*** SOURCE DATA ***

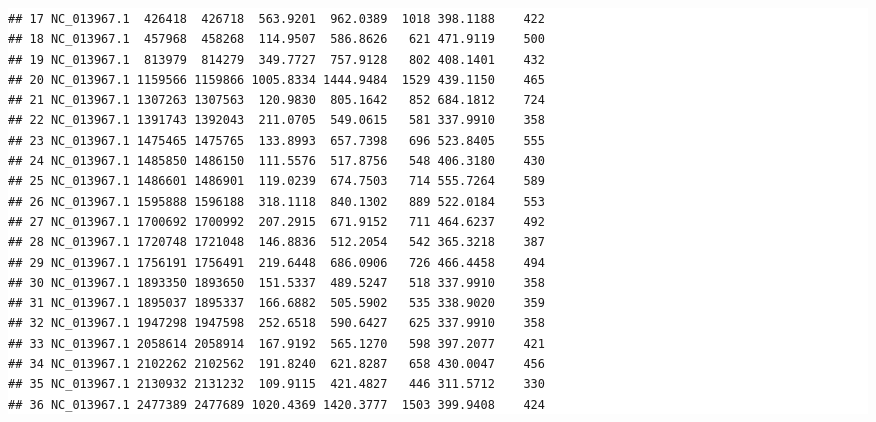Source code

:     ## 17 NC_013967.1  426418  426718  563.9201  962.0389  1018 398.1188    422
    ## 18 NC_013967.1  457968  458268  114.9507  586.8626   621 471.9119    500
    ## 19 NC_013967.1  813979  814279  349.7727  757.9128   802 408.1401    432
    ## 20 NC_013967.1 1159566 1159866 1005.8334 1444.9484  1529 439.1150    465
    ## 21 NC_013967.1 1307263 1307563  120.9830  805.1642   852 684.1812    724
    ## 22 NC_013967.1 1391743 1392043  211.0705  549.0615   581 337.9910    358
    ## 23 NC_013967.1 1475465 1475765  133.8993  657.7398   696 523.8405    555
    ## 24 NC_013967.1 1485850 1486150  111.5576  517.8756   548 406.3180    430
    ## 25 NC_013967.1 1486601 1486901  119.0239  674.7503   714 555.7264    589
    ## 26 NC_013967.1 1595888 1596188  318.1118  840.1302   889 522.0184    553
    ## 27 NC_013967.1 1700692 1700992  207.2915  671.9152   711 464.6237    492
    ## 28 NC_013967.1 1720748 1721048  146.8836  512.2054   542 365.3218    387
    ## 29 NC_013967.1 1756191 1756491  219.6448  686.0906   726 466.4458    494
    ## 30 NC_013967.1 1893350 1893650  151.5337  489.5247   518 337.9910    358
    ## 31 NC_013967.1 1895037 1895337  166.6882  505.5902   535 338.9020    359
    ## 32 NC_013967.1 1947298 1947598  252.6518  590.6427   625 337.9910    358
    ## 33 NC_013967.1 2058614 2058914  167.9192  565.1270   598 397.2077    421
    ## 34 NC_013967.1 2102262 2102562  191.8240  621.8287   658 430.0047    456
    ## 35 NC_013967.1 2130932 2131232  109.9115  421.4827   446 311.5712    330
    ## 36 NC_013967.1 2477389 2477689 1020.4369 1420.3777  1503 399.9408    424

*** End of SOURCE DATA ***

DIRECTIONS = All lines from the one containing "## 23 NC_013967.1" through the end of the data, and no others, are to be given again word for word.

ANSWER AREA =
    ## 23 NC_013967.1 1475465 1475765  133.8993  657.7398   696 523.8405    555
    ## 24 NC_013967.1 1485850 1486150  111.5576  517.8756   548 406.3180    430
    ## 25 NC_013967.1 1486601 1486901  119.0239  674.7503   714 555.7264    589
    ## 26 NC_013967.1 1595888 1596188  318.1118  840.1302   889 522.0184    553
    ## 27 NC_013967.1 1700692 1700992  207.2915  671.9152   711 464.6237    492
    ## 28 NC_013967.1 1720748 1721048  146.8836  512.2054   542 365.3218    387
    ## 29 NC_013967.1 1756191 1756491  219.6448  686.0906   726 466.4458    494
    ## 30 NC_013967.1 1893350 1893650  151.5337  489.5247   518 337.9910    358
    ## 31 NC_013967.1 1895037 1895337  166.6882  505.5902   535 338.9020    359
    ## 32 NC_013967.1 1947298 1947598  252.6518  590.6427   625 337.9910    358
    ## 33 NC_013967.1 2058614 2058914  167.9192  565.1270   598 397.2077    421
    ## 34 NC_013967.1 2102262 2102562  191.8240  621.8287   658 430.0047    456
    ## 35 NC_013967.1 2130932 2131232  109.9115  421.4827   446 311.5712    330
    ## 36 NC_013967.1 2477389 2477689 1020.4369 1420.3777  1503 399.9408    424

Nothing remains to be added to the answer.